• **TASK REQUIREMENTS**
Below is a listing; write it out exactly and drop any images from it.

────────────────

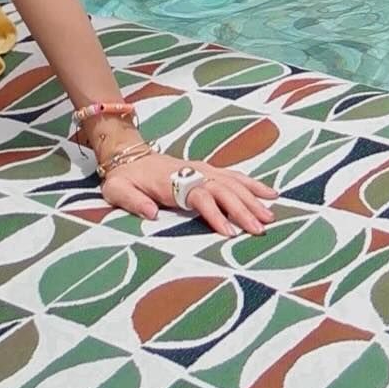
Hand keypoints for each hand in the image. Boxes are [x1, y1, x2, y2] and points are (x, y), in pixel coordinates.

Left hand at [100, 150, 276, 233]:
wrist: (128, 155)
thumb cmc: (124, 178)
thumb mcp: (118, 189)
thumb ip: (133, 201)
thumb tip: (151, 213)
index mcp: (171, 181)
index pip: (198, 196)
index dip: (214, 213)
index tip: (228, 233)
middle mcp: (191, 172)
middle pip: (221, 189)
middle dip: (241, 209)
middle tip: (259, 230)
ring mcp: (201, 169)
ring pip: (231, 182)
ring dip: (252, 198)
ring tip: (270, 216)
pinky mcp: (207, 169)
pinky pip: (233, 175)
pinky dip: (252, 183)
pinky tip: (270, 193)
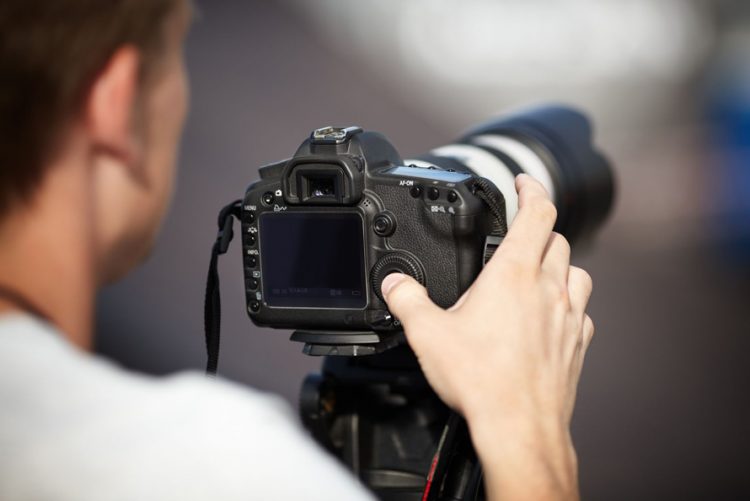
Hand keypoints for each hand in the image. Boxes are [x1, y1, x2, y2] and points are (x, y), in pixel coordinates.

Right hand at [380, 174, 593, 499]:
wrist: (520, 426)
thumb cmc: (482, 380)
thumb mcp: (428, 334)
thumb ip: (407, 300)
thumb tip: (395, 284)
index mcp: (514, 274)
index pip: (538, 211)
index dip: (532, 187)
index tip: (522, 181)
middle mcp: (548, 289)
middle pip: (557, 239)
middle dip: (538, 229)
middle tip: (518, 235)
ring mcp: (568, 316)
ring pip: (577, 272)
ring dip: (558, 264)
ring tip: (536, 273)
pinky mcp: (577, 344)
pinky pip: (581, 311)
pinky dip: (567, 304)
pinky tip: (549, 317)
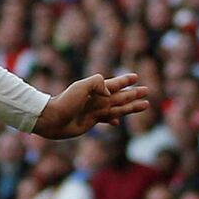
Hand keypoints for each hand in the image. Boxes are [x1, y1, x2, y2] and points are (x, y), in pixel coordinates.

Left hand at [32, 73, 149, 138]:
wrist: (51, 119)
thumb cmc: (64, 102)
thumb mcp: (80, 87)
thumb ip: (97, 83)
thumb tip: (110, 93)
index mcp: (96, 90)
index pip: (115, 84)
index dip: (125, 80)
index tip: (136, 77)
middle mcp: (97, 100)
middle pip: (121, 96)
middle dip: (134, 93)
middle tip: (147, 90)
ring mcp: (94, 111)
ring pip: (118, 108)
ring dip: (131, 107)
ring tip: (145, 105)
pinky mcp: (90, 122)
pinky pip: (106, 119)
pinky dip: (113, 120)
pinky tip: (118, 122)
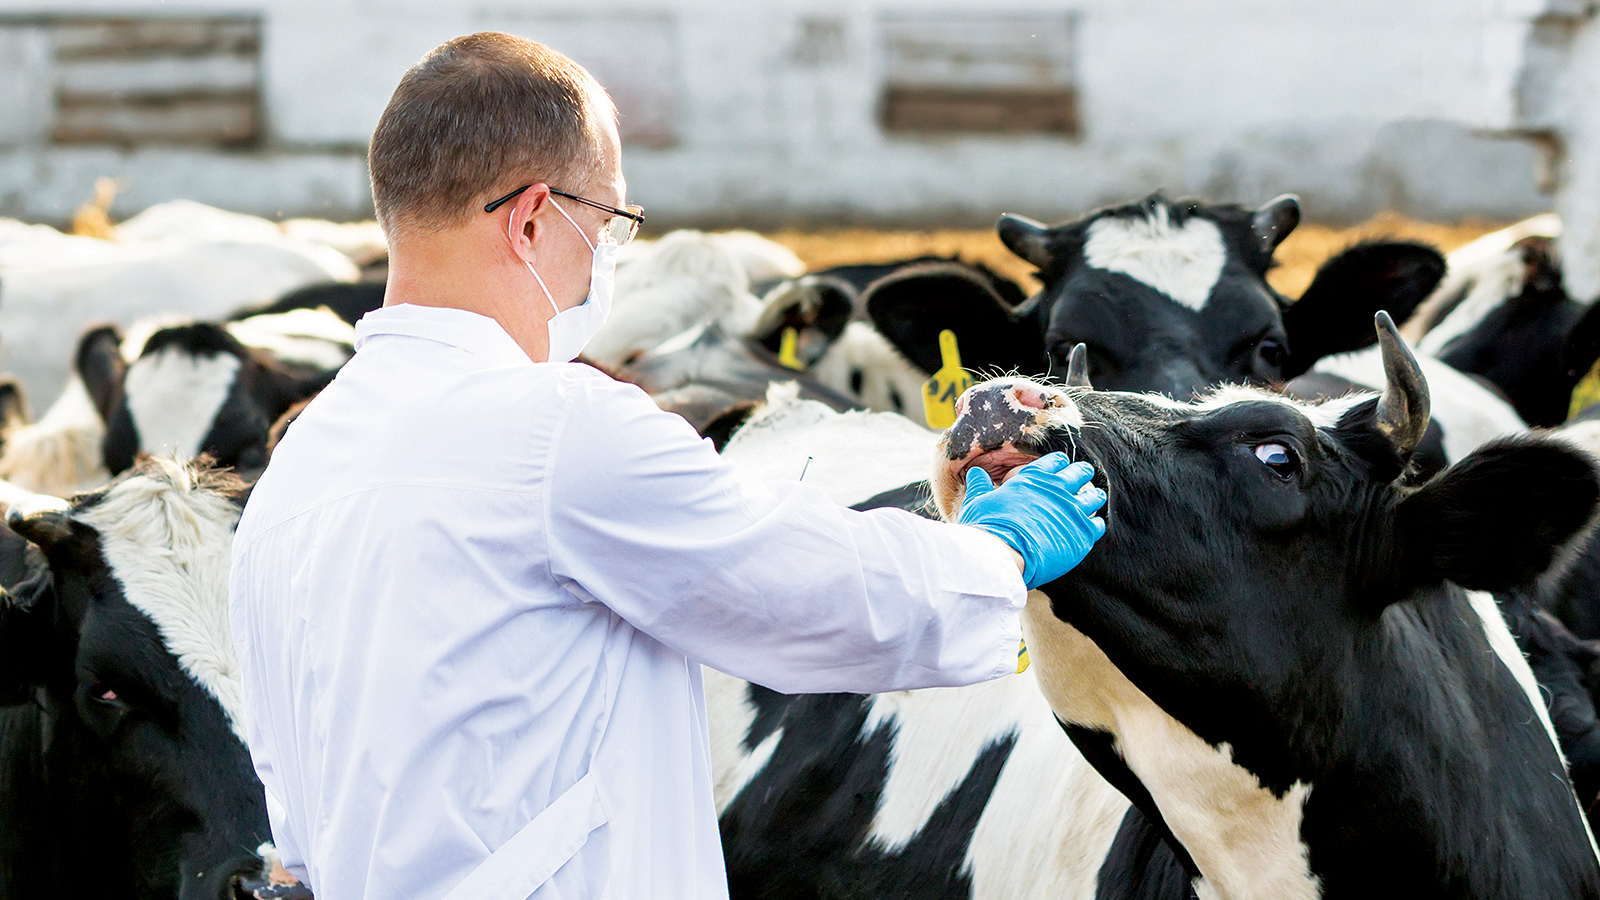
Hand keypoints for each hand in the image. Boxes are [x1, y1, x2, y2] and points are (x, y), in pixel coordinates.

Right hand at [957, 453, 1106, 588]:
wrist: (1001, 555)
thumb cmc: (987, 528)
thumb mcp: (977, 501)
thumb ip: (980, 485)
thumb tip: (976, 472)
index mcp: (1034, 478)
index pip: (1056, 461)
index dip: (1060, 463)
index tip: (1061, 467)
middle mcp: (1057, 489)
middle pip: (1081, 473)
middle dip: (1082, 474)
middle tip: (1082, 478)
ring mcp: (1072, 511)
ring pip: (1095, 496)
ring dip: (1093, 497)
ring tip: (1092, 500)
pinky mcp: (1082, 534)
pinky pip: (1098, 524)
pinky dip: (1095, 524)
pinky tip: (1089, 527)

────────────────

• **OUTPUT BELOW**
Hand keypoints for each hand in the image. Boxes are [x1, y1, x2, y2] and points are (x, y), in pixel coordinates.

Left hand at [100, 150, 276, 233]:
wrist: (128, 155)
thumb cmc: (124, 178)
thumb mcp: (118, 189)
thumb ip: (133, 201)
thumb tip: (151, 213)
index mcp: (171, 181)
index pip: (198, 196)
index dip: (214, 213)
index tip: (228, 233)
middle mcp: (191, 172)
middle pip: (221, 189)
middle dip: (241, 209)
middle tip: (259, 230)
ring mcp: (201, 169)
ring pip: (231, 182)
ring dip: (252, 198)
ring tip: (270, 216)
pinky mcp: (207, 169)
pinky pip: (233, 175)
pinky dip: (252, 183)
pinky tip: (270, 193)
Hand keypoints for each hand in the image. Boxes are [x1, y1, x2, y2] and points are (x, y), in pixel coordinates.

Right hand at [380, 174, 593, 499]:
wrist: (520, 426)
thumb cmc: (482, 380)
thumb mcp: (428, 334)
thumb ip: (407, 300)
thumb tip: (395, 284)
index mcp: (514, 274)
index pip: (538, 211)
index dip: (532, 187)
index tip: (522, 181)
middle mcp: (548, 289)
middle pip: (557, 239)
middle dip: (538, 229)
middle tip: (518, 235)
ring mcp: (568, 316)
ring pip: (577, 272)
ring dip: (558, 264)
ring tip: (536, 273)
pinky mcp: (577, 344)
pinky pip: (581, 311)
pinky dip: (567, 304)
pinky tip: (549, 317)
Hand keypoints for each hand in the image. Boxes are [x1, y1, x2, y2] and points are (x, y), in pixel coordinates.

Left hand at [32, 73, 149, 138]:
wrist: (51, 119)
thumb cmc: (64, 102)
thumb mcp: (80, 87)
thumb ip: (97, 83)
thumb tip: (110, 93)
index mcp: (96, 90)
index pip: (115, 84)
index dip: (125, 80)
index tip: (136, 77)
middle mcp: (97, 100)
middle pip: (121, 96)
middle dip: (134, 93)
middle tip: (147, 90)
ring mcp: (94, 111)
ring pip: (118, 108)
ring dip: (131, 107)
ring tip: (145, 105)
pinky mcp: (90, 122)
pinky pip: (106, 119)
pinky dip: (113, 120)
pinky tip: (118, 122)
Hand keypoints for each hand in the image. Boxes are [x1, y1, x2, y2] and points are (x, y), in pixel coordinates.

Right hand at [957, 453, 1106, 588]:
wrist: (1001, 555)
thumb cmc: (987, 528)
thumb mcp: (977, 501)
thumb ip: (980, 485)
thumb tip: (976, 472)
index mcp: (1034, 478)
index pip: (1056, 461)
index dip: (1060, 463)
index tip: (1061, 467)
middle mcp: (1057, 489)
middle pip: (1081, 473)
middle dip: (1082, 474)
middle tip: (1082, 478)
ring mcp: (1072, 511)
ring pip: (1095, 496)
ring dip: (1093, 497)
ring tip: (1092, 500)
pinky mcp: (1082, 534)
pinky pip: (1098, 524)
pinky dip: (1095, 524)
pinky tip: (1089, 527)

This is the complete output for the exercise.